Heyday pulls in links, documents, and conversations from Notion, Google Docs, Dropbox, Discord, Slack, and Twitter, to bring the different pieces of your web browsing and knowledge together in a cohesive whole. We then layer relevant content from those places on top of your reading and research, whether you’re doing it in your desktop or mobile browser.

Our vision is to become an AI-powered research assistant that works in the background to make people more knowledgeable. We want to be there, conveniently adding context to any interface people use. We are able to add the richest context when we dissolve the barriers standing between people and their content.

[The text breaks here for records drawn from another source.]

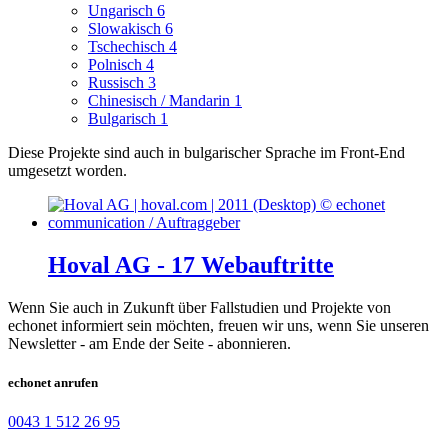
Ungarisch
6
Slowakisch
6
Tschechisch
4
Polnisch
4
Russisch
3
Chinesisch / Mandarin
1
Bulgarisch
1
Diese Projekte sind auch in bulgarischer Sprache im Front-End
umgesetzt worden.
Hoval AG - 17 Webauftritte
Wenn Sie auch in Zukunft über Fallstudien und Projekte von
echonet informiert sein möchten, freuen wir uns, wenn Sie unseren
Newsletter - am Ende der Seite - abonnieren.
echonet anrufen
0043 1 512 26 95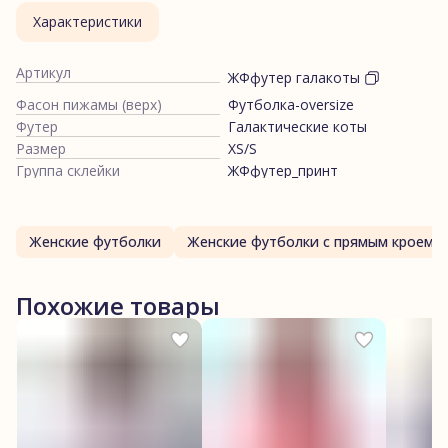
Характеристики
Артикул
ЖФфутер галакоты
Фасон пижамы (верх)
Футболка-oversize
Футер
Галактические коты
Размер
XS/S
Группа склейки
ЖФфутер_принт
Женские футболки
Женские футболки с прямым кроем
Похожие товары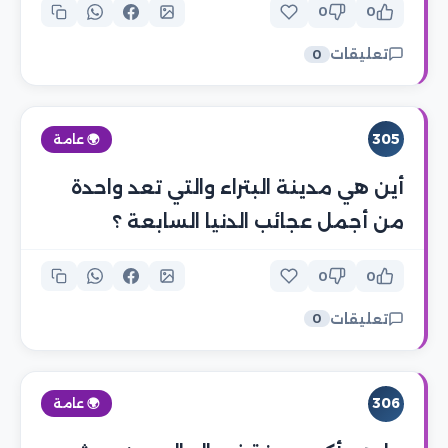
0
0
تعليقات
0
305
🌍 عامة
أين هي مدينة البتراء والتي تعد واحدة
من أجمل عجائب الدنيا السابعة ؟
0
0
تعليقات
0
306
🌍 عامة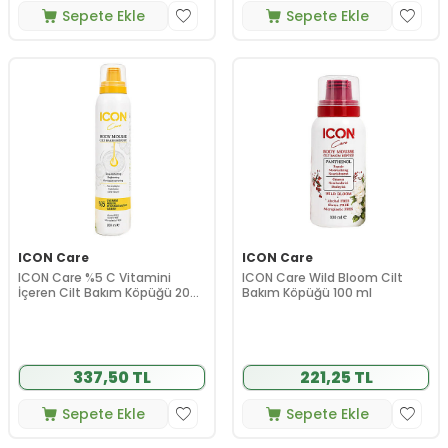
Sepete Ekle
Sepete Ekle
ICON Care
ICON Care
ICON Care %5 C Vitamini
ICON Care Wild Bloom Cilt
İçeren Cilt Bakım Köpüğü 200
Bakım Köpüğü 100 ml
ml
337,50 TL
221,25 TL
Sepete Ekle
Sepete Ekle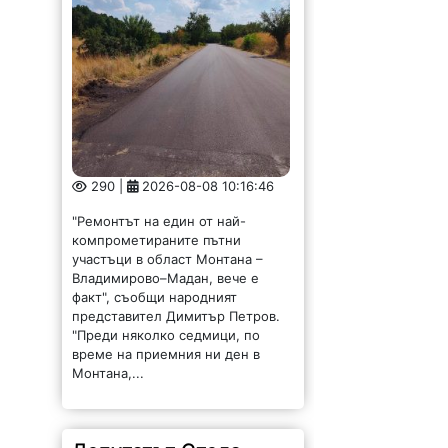
290 |
2026-08-08 10:16:46
"Ремонтът на един от най-
компрометираните пътни
участъци в област Монтана –
Владимирово–Мадан, вече е
факт", съобщи народният
представител Димитър Петров.
"Преди няколко седмици, по
време на приемния ни ден в
Монтана,...
Депутатът Стела
Илиева оглави
структурата на Радев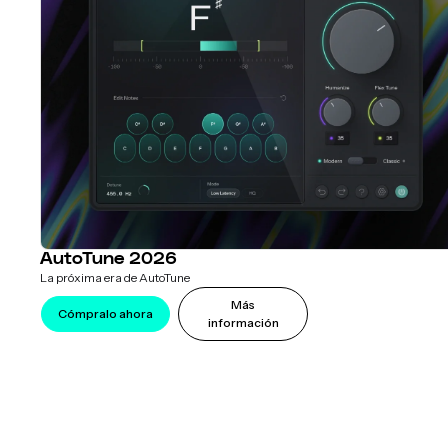
AutoTune 2026
La próxima era de AutoTune
Más
Cómpralo ahora
información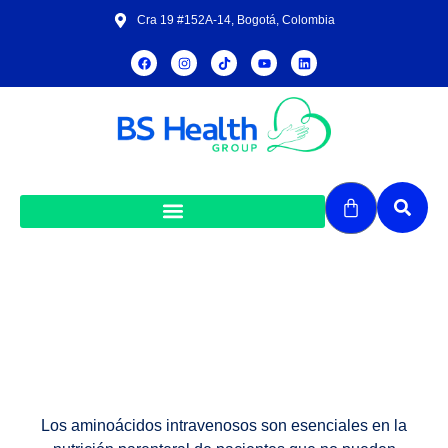
Cra 19 #152A-14, Bogotá, Colombia
Aminoácidos Intravenosos
Los aminoácidos intravenosos son esenciales en la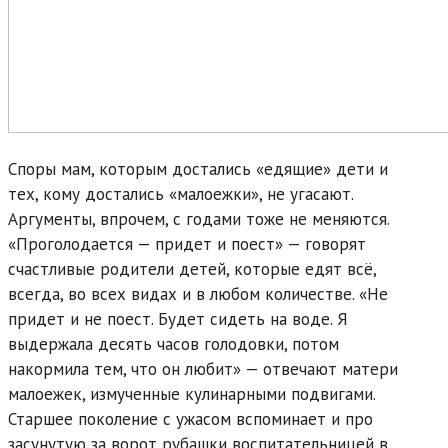
Споры мам, которым достались «едящие» дети и
тех, кому достались «малоежки», не угасают.
Аргументы, впрочем, с годами тоже не меняются.
«Проголодается — придет и поест» — говорят
счастливые родители детей, которые едят всё,
всегда, во всех видах и в любом количестве. «Не
придет и не поест. Будет сидеть на воде. Я
выдержала десять часов голодовки, потом
накормила тем, что он любит» — отвечают матери
малоежек, измученные кулинарными подвигами.
Старшее поколение с ужасом вспоминает и про
засунутую за ворот рубашки воспитательницей в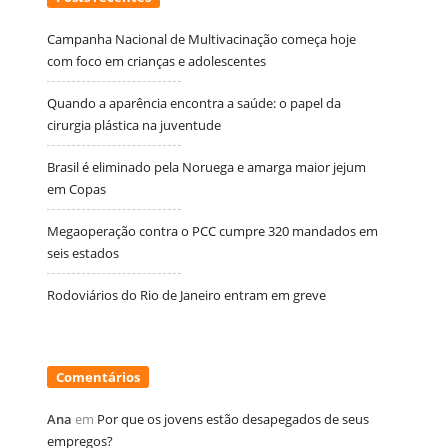
Campanha Nacional de Multivacinação começa hoje
com foco em crianças e adolescentes
Quando a aparência encontra a saúde: o papel da
cirurgia plástica na juventude
Brasil é eliminado pela Noruega e amarga maior jejum
em Copas
Megaoperação contra o PCC cumpre 320 mandados em
seis estados
Rodoviários do Rio de Janeiro entram em greve
Comentários
Ana
em
Por que os jovens estão desapegados de seus
empregos?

Heyday sounds so powerful, so we got to ask: what about privacy?

Our business model is such that our only incentive is to protect users’ privacy. After a trial, customers pay a subscription for the value we create. We don’t sell users data. We don’t do ads. We encrypt all their data to keep it safe and so that the customer is the only person who sees it.

We store our customers’ data for as long as they have an active subscription to improve our product experience. When a customer decides not to renew their subscription, their data is deleted from our system.

How do you personally use Heyday?

I have a set of topics that I’m always reading about, like Machine Learning. Remembering to save every interesting article/paper on those topics is tedious for me. With Heyday, I review the dashboard for curation suggestions once every few days to be reminded about interesting things I’ve read about the topics I care about.

When I’m reading online articles, Heyday’s browser overlay shows me tweets about the article from people I follow. When I’m viewing Google Docs, it shows me other Google Docs that link back to it. This makes me aware of related things I might want to look at to get a fuller picture much more quickly.

I’m always trying to remember that interesting thing that I read months or years ago relevant to a conversation I’m having right now, and Heyday is magic for that use case. I always seem smarter than I actually am because I can always find the article, Tweet thread or PDF I’m vaguely remembering to quickly share with a friend.

These are great use cases. And finally… What’s next for Heyday?

Today, Heyday is a single-player product. In the near future, we will build a multiplayer product experience for teams. Our customers are excited about us building a “hivemind” collaborative research experience that enables ambient learning amongst teammates. By pooling and surfacing content, Heyday will help organizations build an understanding of emergent topics faster and prevent teams from recreating work that already exists.